Again, the court referring to the early case of People v. Keefer, 65 Cal. 232 [3 P. 818], says: "The defendant was indicted for the crime of murder, and convicted of murder in the second degree. On his motion a new trial was granted. At the second trial his counsel requested the court to instruct the jury that: 'Defendant, having been previously tried on this indictment and found guilty of murder in the second degree, he cannot now be convicted of murder in the first degree.'" The instruction was refused, and on appeal, the refusal was held to be proper. This was based upon the fact that there is but one crime of murder, which is the unlawful killing of a human being with malice aforethought. The court said: "The indictment charges the crime of murder, [29 Cal. App. 2d 59] and the defendant was not acquitted of murder by the first verdict. In dividing the crime of murder into two degrees the legislature recognized the fact that some murders, comprehended within the same general definition, are of a less cruel and aggravated character than others, and deserving of less punishment. It did not attempt to define the crime of murder anew, but only to draw certain lines of distinction by reference to which the jury might determine, in a particular case, whether the crime deserved the extreme penalty of the law or a less severe punishment." It was accordingly held that the defendant had subjected himself to a retrial on the charge of murder, and that on such retrial he might be found guilty of murder in the first degree if the evidence would warrant such a verdict. That case is not in point here, for the reason that an assault with intent to commit murder, and an assault with a deadly weapon, are not the same offenses, but are different offenses. (Pen. Code, secs. 217, 245.)

While the foregoing authorities deal with offenses other than burglary, the reasoning therein contained, and the law as stated, is applicable in principle to the facts involved in the instant proceeding.

As we have heretofore pointed out, the information charged one offense, burglary, and upon the first trial one verdict was returned finding the defendants guilty, and fixing the degree as that of second degree burglary. Upon motion of the defendants this finding of the main facts was set aside and a new trial granted, the result of which necessarily included an examination de novo of the circumstances incident to the offense charged. [2] It does not appear that the defendant entered a plea of former jeopardy as to the first degree of burglary after a new trial was granted from the verdict and judgment finding him guilty of burglary of the second degree only. This rule is well established that a special plea of "once in jeopardy" may be waived by failure to interpose it. The petitioner's failure to plead once in jeopardy or former acquittal of the higher degree of burglary, furnishes another reason why the writ should be denied. (7 Cal.Jur. 995, sec. 132; vol. 4, Ten-year Supp., p. 526, sec. 132; People v. Solani, 6 Cal. App. 103 [91 P. 654]; People v. Fry, 137 Cal. App. 525, 532 [31 PaCal.2d 204].)

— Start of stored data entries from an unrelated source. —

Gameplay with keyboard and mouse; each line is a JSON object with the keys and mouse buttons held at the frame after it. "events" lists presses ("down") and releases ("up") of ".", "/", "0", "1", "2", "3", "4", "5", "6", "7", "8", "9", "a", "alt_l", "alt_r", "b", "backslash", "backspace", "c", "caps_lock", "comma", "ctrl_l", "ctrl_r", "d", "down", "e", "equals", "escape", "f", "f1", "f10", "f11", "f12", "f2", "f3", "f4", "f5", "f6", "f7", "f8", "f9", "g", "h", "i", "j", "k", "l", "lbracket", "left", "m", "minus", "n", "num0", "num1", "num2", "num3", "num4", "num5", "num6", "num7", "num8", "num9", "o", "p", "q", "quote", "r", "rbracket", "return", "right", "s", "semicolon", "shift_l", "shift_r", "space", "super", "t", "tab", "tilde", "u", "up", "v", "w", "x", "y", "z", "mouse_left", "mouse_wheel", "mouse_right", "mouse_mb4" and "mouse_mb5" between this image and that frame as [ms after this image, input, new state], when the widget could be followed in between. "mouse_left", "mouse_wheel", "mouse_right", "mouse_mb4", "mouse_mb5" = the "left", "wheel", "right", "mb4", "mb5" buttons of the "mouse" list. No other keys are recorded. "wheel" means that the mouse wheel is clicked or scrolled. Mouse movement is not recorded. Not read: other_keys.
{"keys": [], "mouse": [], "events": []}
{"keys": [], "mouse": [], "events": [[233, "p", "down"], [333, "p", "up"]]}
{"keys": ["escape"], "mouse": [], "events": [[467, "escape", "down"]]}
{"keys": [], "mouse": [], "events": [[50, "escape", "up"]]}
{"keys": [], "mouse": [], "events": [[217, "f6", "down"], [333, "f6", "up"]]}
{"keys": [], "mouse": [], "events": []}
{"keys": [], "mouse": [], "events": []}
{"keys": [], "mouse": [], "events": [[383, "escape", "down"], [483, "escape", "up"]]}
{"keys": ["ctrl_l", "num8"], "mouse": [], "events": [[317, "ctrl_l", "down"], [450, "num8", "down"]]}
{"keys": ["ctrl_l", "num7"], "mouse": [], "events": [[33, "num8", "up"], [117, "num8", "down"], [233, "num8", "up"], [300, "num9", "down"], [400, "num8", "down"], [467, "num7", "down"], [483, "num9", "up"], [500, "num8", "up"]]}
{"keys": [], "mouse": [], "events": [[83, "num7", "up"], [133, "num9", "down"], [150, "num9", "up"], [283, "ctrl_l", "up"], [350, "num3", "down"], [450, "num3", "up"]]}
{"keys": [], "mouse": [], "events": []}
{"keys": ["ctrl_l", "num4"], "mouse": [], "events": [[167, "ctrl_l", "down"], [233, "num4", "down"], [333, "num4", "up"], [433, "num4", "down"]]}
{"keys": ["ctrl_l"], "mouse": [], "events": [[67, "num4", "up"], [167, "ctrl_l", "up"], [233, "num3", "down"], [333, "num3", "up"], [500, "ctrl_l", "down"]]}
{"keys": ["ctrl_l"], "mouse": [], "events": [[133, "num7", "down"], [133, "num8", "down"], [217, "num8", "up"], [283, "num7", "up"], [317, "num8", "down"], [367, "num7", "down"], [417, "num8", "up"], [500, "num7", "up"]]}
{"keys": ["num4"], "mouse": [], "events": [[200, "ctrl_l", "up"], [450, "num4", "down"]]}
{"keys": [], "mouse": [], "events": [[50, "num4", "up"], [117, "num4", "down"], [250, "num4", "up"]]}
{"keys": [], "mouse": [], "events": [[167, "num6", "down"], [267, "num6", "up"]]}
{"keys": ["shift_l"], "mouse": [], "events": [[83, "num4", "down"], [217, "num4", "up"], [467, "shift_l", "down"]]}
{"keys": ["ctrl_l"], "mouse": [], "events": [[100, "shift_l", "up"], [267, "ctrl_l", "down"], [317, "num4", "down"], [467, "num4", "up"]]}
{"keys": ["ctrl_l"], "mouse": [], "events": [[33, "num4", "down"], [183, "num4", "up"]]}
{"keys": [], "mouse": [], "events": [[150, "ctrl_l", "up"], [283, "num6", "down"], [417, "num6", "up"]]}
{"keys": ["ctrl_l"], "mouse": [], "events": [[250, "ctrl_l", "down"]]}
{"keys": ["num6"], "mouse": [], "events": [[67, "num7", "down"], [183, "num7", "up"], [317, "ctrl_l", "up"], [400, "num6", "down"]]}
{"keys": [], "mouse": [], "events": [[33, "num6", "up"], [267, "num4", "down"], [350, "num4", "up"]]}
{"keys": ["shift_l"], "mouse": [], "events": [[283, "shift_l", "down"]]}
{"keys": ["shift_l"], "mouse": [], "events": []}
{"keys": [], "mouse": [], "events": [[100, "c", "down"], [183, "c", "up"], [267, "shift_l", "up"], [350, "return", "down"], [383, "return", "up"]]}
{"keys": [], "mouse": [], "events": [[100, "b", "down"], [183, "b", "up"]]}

We are of the opinion that the obvious result of granting the defendants' motion for a new trial was to set aside the [29 Cal. App. 2d 60] whole verdict, and in so doing, it is not res judicata as to any portion thereof, nor can it operate as an acquittal or bar to the further prosecution of any part of the single offense charged, to wit: burglary.

The petition will, therefore, be denied; the writ discharged; and the petitioners remanded.

It is so ordered.

Pullen, P. J., and Thompson, J., concurred.